Input material:
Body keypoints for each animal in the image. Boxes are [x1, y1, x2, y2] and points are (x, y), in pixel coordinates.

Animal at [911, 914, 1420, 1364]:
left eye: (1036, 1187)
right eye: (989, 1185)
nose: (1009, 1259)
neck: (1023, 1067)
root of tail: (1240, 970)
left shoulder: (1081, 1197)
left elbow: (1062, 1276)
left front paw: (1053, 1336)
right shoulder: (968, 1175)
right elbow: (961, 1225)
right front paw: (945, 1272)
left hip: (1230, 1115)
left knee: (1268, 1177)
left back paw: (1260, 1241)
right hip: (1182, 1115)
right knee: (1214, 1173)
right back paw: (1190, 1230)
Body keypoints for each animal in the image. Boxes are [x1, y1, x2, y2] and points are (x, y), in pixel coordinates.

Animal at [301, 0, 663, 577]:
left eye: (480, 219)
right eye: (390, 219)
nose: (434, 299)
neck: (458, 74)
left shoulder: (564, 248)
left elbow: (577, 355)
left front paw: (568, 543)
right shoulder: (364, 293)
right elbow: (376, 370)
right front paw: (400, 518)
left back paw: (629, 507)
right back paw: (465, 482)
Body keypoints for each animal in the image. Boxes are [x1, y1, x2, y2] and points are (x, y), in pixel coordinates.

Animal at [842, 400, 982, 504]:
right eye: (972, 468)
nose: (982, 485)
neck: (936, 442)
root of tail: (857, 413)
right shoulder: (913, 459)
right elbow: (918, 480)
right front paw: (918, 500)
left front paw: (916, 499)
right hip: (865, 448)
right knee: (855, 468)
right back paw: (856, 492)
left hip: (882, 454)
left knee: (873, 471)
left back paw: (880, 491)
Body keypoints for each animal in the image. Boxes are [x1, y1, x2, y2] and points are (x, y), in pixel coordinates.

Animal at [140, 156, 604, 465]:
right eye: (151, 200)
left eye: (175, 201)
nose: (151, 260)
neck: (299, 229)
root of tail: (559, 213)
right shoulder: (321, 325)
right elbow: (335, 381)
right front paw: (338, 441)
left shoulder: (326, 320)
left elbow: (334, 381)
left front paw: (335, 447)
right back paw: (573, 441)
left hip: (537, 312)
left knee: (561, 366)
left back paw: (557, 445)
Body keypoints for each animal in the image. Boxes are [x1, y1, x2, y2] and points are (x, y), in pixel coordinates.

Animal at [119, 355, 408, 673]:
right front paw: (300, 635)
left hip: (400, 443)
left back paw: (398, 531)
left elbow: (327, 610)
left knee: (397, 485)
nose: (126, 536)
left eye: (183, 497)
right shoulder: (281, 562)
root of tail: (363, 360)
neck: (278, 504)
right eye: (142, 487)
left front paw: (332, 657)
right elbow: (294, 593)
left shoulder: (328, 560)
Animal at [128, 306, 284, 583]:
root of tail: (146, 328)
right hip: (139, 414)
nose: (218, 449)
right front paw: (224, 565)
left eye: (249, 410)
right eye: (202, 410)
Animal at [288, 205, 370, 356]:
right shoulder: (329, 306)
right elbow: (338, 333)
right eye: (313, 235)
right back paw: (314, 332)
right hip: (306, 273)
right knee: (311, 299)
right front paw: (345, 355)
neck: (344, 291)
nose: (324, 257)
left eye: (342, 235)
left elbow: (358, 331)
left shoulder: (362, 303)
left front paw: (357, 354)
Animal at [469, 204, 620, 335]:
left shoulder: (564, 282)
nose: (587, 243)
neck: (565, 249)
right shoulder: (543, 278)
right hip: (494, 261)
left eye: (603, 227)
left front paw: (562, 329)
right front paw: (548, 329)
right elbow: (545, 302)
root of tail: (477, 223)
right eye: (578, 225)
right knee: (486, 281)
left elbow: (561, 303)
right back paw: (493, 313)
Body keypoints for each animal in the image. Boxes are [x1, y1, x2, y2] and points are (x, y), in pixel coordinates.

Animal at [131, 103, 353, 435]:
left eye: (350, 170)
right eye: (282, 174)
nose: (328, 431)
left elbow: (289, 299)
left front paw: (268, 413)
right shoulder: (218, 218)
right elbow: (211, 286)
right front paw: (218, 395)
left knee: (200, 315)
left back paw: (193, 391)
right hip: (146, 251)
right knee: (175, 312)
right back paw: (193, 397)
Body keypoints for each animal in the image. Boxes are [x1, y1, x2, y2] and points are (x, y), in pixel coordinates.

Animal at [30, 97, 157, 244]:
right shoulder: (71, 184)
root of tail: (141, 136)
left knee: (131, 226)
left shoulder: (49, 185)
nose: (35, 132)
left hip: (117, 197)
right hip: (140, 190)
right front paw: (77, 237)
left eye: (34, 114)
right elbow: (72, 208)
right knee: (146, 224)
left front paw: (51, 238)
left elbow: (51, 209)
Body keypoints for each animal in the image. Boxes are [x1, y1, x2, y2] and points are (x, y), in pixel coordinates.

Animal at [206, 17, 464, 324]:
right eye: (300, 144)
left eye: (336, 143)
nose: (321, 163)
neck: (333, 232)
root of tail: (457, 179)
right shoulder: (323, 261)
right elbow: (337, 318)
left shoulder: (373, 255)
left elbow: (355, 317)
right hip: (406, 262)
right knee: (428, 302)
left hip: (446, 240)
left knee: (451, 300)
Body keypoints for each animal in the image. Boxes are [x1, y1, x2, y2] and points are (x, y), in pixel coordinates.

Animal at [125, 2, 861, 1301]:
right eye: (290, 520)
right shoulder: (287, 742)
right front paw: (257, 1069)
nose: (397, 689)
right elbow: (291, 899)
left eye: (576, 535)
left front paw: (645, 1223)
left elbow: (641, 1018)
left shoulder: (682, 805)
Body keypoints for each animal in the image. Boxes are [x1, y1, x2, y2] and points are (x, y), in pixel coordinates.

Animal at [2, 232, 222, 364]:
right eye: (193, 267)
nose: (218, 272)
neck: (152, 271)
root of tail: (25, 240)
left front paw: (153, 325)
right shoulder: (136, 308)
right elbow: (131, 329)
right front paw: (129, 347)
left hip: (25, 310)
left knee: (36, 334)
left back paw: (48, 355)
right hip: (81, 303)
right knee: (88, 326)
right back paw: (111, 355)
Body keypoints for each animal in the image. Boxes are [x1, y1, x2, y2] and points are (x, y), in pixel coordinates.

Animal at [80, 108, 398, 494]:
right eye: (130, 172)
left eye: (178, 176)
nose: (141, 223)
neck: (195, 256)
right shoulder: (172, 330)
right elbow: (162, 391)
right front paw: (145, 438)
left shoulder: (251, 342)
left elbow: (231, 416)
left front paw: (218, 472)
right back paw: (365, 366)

Task instructions: Return, word for word, the lines of the data above from the line with "left front paw: (357, 354)" through the line with "right hip: (406, 262)", inclusive.

Task result:
left front paw: (357, 354)
Animal at [469, 204, 620, 335]:
left shoulder: (564, 282)
nose: (587, 243)
neck: (565, 249)
right shoulder: (543, 278)
right hip: (494, 261)
left eye: (603, 227)
left front paw: (562, 329)
right front paw: (548, 329)
right elbow: (545, 302)
root of tail: (477, 223)
right eye: (578, 225)
right knee: (486, 281)
left elbow: (561, 303)
right back paw: (493, 313)
Body keypoints for each animal in the image. Boxes are [x1, y1, x2, y2] and points are (x, y), in pixel coordinates.

Animal at [131, 103, 353, 435]:
left eye: (350, 170)
right eye: (282, 174)
nose: (328, 431)
left elbow: (289, 299)
left front paw: (268, 413)
right shoulder: (218, 218)
right elbow: (211, 286)
right front paw: (218, 395)
left knee: (200, 315)
left back paw: (193, 391)
right hip: (146, 251)
right knee: (175, 312)
right back paw: (193, 397)
Body keypoints for each animal in the image. Boxes are [x1, y1, x2, y2] and points are (x, y), in pixel coordinates.

Animal at [30, 97, 157, 244]:
right shoulder: (71, 184)
root of tail: (141, 136)
left knee: (131, 226)
left shoulder: (49, 185)
nose: (35, 132)
left hip: (117, 197)
right hip: (140, 190)
right front paw: (77, 237)
left eye: (34, 114)
right elbow: (72, 208)
right knee: (146, 224)
left front paw: (51, 238)
left elbow: (51, 209)
Body keypoints for each animal in the image. Boxes are [x1, y1, x2, y2] and points are (x, y), in pixel coordinates.

Animal at [206, 17, 464, 324]:
right eye: (300, 144)
left eye: (336, 143)
nose: (321, 163)
neck: (333, 232)
root of tail: (457, 179)
right shoulder: (323, 261)
right elbow: (337, 318)
left shoulder: (373, 255)
left elbow: (355, 317)
right hip: (406, 262)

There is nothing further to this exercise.